Some patterns lean more toward a heart cause: pressure or squeezing in the center or left chest, pain that spreads to the arm or jaw, sweating with a sense of doom, shortness of breath that’s new, or symptoms that show up with exertion.

Some patterns lean more toward other causes: sharp pain that changes with position, pain that worsens with pressing on the chest wall, burning that rises from the upper stomach, or discomfort that tracks closely with vomiting or reflux. Still, none of these patterns can rule out a heart event at home.

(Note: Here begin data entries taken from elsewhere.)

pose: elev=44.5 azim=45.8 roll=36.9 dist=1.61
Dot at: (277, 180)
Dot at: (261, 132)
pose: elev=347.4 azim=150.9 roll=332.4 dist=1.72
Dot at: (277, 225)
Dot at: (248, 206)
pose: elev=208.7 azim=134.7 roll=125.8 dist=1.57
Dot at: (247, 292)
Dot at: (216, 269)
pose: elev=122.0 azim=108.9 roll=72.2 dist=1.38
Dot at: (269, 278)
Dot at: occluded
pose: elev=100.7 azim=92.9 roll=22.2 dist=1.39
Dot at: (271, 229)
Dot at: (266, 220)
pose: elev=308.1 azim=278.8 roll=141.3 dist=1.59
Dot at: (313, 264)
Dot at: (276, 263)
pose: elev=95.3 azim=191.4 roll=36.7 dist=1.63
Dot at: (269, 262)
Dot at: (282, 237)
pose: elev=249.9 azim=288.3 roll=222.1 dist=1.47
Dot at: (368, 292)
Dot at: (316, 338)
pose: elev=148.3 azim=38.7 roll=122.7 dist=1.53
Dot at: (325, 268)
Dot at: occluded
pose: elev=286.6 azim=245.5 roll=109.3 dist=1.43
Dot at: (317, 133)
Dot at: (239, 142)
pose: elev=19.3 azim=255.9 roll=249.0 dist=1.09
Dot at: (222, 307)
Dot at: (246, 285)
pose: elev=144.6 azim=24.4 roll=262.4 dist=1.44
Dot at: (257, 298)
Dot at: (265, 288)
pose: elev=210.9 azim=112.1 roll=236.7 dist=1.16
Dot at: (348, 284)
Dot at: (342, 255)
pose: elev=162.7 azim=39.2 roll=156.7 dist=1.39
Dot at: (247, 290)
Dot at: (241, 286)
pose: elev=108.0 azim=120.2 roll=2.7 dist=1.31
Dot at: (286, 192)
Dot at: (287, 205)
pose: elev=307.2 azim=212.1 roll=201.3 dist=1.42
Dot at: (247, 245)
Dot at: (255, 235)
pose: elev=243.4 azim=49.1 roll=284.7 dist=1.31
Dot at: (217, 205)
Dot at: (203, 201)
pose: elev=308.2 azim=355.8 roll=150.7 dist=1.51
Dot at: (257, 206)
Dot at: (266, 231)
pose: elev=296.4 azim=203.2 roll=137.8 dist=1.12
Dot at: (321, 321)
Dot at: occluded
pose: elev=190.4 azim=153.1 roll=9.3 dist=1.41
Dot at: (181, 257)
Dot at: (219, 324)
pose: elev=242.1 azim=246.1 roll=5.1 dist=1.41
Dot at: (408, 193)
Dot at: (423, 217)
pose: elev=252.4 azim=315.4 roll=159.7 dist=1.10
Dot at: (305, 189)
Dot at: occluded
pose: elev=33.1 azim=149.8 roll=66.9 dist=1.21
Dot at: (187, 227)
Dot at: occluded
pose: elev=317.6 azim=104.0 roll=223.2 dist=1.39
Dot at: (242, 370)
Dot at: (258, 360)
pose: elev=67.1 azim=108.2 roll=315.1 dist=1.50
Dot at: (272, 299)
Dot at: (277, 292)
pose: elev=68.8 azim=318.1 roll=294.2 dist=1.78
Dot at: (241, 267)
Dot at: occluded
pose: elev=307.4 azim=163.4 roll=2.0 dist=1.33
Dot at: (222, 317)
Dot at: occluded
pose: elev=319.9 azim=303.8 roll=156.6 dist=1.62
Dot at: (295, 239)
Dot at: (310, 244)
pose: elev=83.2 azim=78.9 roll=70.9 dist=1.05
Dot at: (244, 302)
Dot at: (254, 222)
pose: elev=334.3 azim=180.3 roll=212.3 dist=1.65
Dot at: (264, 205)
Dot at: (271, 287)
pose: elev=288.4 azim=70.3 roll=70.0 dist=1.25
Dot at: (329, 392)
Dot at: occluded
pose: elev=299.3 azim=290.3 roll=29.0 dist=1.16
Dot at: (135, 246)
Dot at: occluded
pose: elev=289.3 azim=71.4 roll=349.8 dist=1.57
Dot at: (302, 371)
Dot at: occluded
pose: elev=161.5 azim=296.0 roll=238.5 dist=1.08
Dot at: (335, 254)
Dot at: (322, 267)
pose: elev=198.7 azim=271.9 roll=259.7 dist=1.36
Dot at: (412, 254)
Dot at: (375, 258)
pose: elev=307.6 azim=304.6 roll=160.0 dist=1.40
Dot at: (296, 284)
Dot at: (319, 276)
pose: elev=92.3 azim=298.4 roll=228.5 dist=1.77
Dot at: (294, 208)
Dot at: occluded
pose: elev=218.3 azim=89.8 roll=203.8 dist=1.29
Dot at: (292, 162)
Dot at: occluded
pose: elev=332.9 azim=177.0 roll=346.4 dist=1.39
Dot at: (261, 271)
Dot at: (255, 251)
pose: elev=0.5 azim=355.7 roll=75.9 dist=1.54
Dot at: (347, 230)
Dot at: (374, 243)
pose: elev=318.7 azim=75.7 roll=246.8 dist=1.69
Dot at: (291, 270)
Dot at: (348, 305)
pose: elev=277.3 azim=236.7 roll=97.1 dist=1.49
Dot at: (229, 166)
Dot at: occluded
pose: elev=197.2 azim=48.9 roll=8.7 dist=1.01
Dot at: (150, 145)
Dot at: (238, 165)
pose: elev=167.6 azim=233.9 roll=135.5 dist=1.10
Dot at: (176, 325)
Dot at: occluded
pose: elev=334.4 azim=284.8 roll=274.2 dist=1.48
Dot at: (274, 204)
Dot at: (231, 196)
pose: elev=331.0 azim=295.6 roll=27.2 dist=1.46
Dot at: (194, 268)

How To Act Fast When Symptoms Start

If someone in withdrawal has chest pressure, tightness, or pain that doesn’t go away quickly, treat it as an emergency. Call your local emergency number. If you’re in the U.S., that’s 911. If you’re elsewhere, use the local number.

The American Heart Association advises urgent action for heart attack warning signs and describes common symptom clusters. American Heart Association warning signs

If you’re with the person, stay nearby and keep them from walking around. Exertion can worsen symptoms. If the person passes out, has a seizure, or can’t stay awake, treat it as an emergency right away.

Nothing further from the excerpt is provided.